Baulked of my usual diet of ITV3 and its murder mysteries, I turned this week to the P. D. James novel of this name as a substitute, the first time for a while that I have read a novel of hers, although I do not think it is a first. I am, in any event, more familiar with the television productions of her Adam Dalgliesh stories featuring Roy Marsden, not that we have seen any of them for a while either. No doubt they will be back.
Interested to find from the blurb that she was a civil servant for a good chunk of her life, working first for the National Health Service and then for the police & crime parts of the Home Office.
This novel came out shortly after she retired and I thought it smelt a bit of a first novel, a thought which is disabused by consulting Wikipedia which says she was writing for most of her day working life. First novel, because I thought that quite a lot of the writing was rather awkward and because it seemed to me that a lot of the material smelt a bit autobiographical, a bit personal, something which I also associate with debutante writers.
The tale of a girl born to criminally unhappy circumstances, subsequently adopted by a middle class family living in Pimlico (in the sort of house which would now cost a small number of millions) and subsequently caught up in criminally unhappy events. With both the girl and most of the people with whom she has much to do being damaged or incomplete people. Not quite right. But a girl who was also clever enough and lucky enough to get a scholarship to Cambridge, something of which one suspects that James feels denied, perhaps unfairly denied.

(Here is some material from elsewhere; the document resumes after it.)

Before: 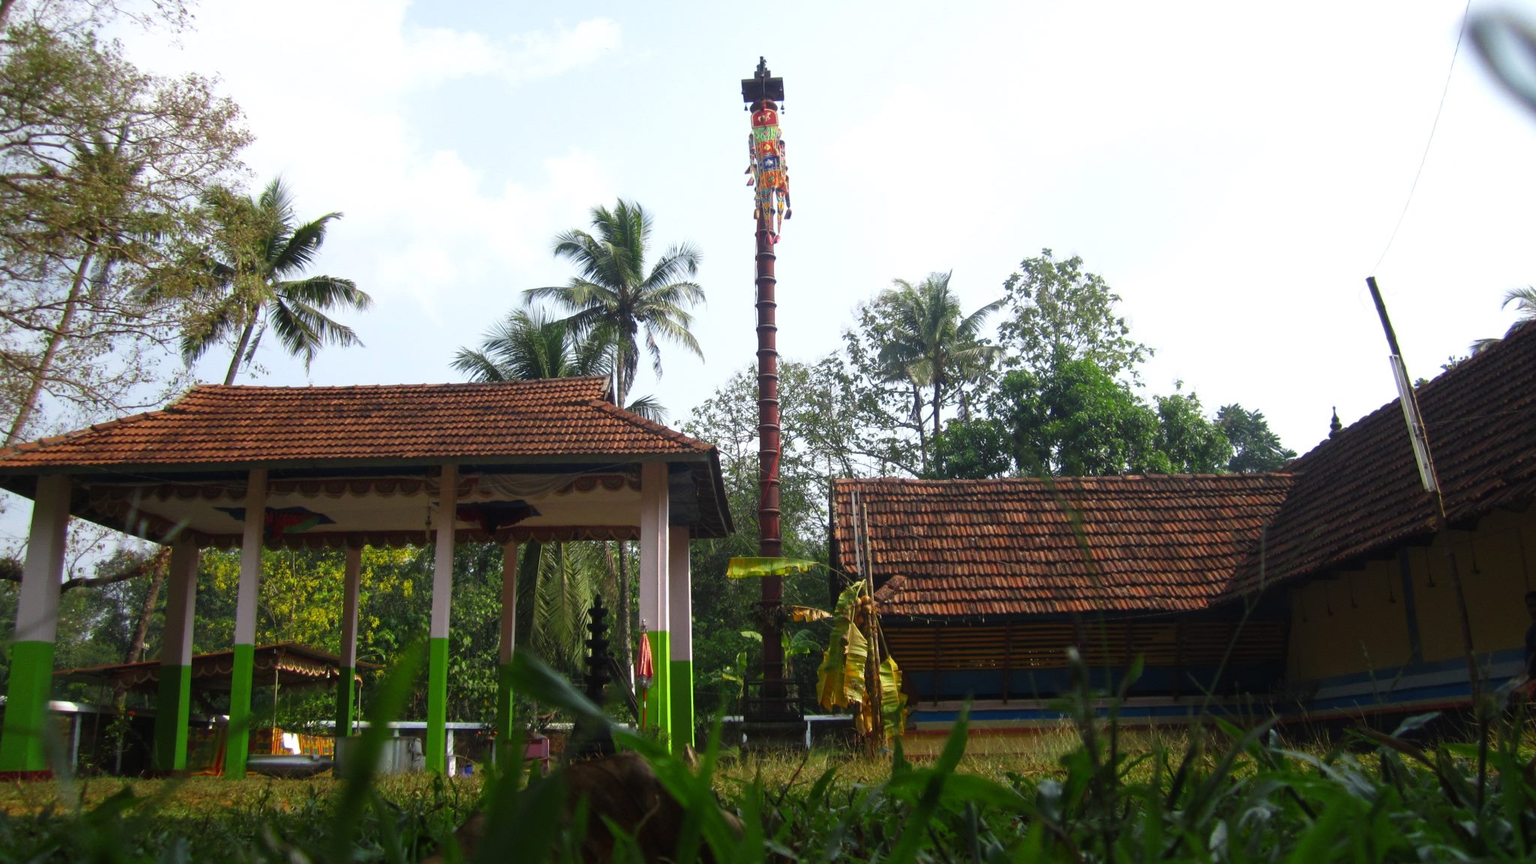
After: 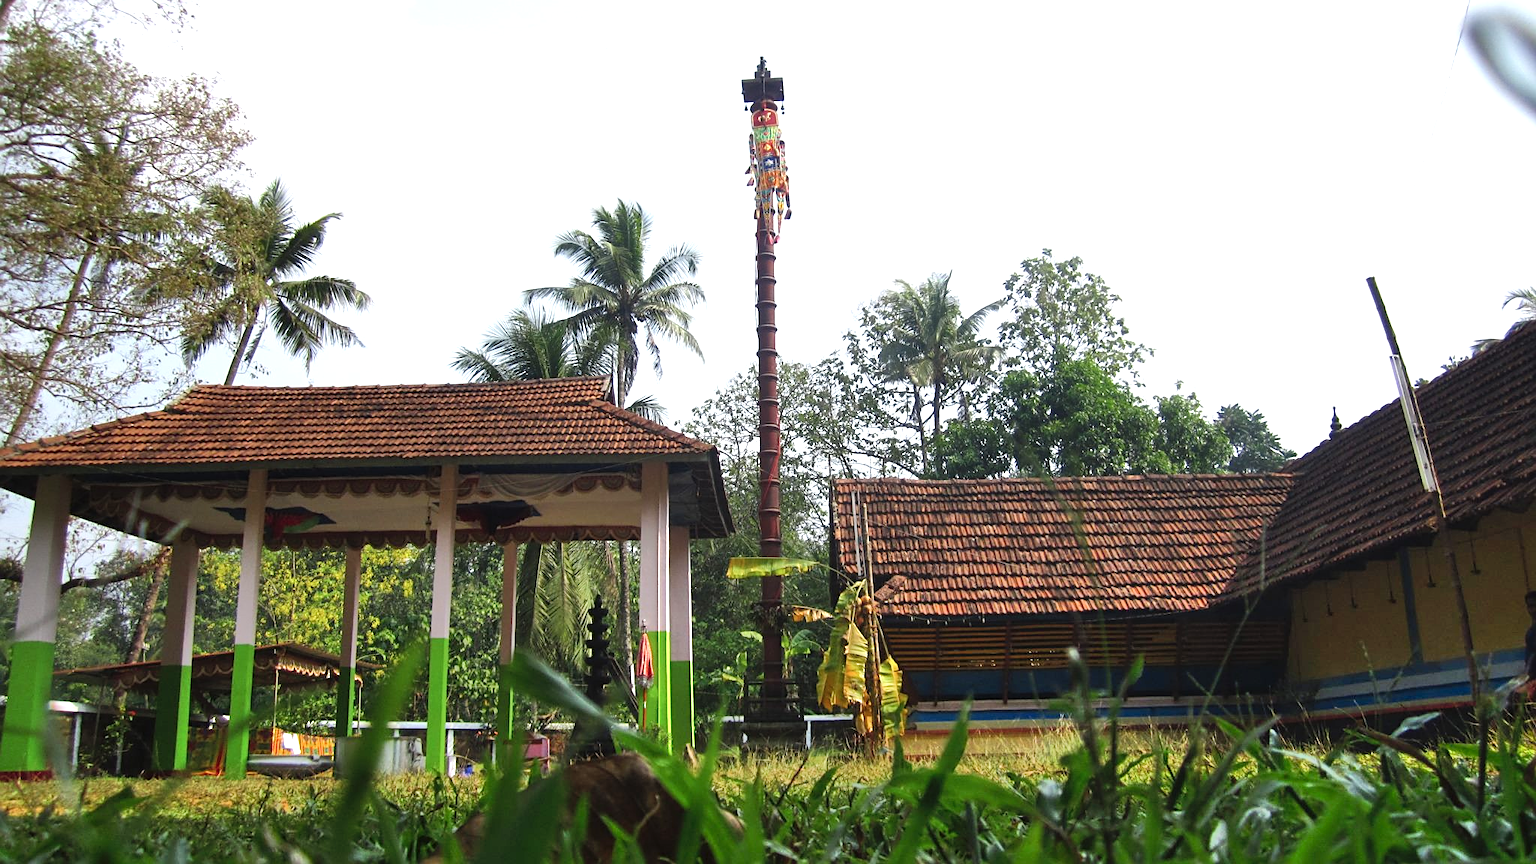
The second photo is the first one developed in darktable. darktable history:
sharpen: on, module defaults
shadows and highlights: radius 110.86, shadows 51.09, white point adjustment 9.16, highlights -4.17, highlights color adjustment 32.2%, soften with gaussian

A girl who turns out to be a writer.
There is quite a lot of tutorial material on social work, sociology, adoption, crime and punishment. Material which all too obviously, for my taste, draws on her day work. Material which clogs up the story which does, nevertheless, manage an unexpected and reasonably gripping ending.
Nevertheless, an interesting read, not least because the main characters are damaged, with the suggestion that happy & whole people are not as thick on the ground as one might like to think. Maybe they are even in the minority. The lead in this book is certainly not happy & whole, although we are left with the impression that she will probably improve with age.
I get on better with Agatha Christie and I don't suppose that I will go out of my way to read another James. Maybe this is because Agatha is more content just to tell a good detective story, perhaps is just better at telling a good story, and while tutorial material is not altogether absent, there is less of it and it is done with a lighter touch. There is also the fun to be had working out how the written word of the book relates to the spoken word of the television adaptation. And this despite the fact that the agnathan prose often seems very flat and lifeless when one starts a story - although one seems not to notice too much once one has got into the thing. A hurdle to be got over rather than a drag.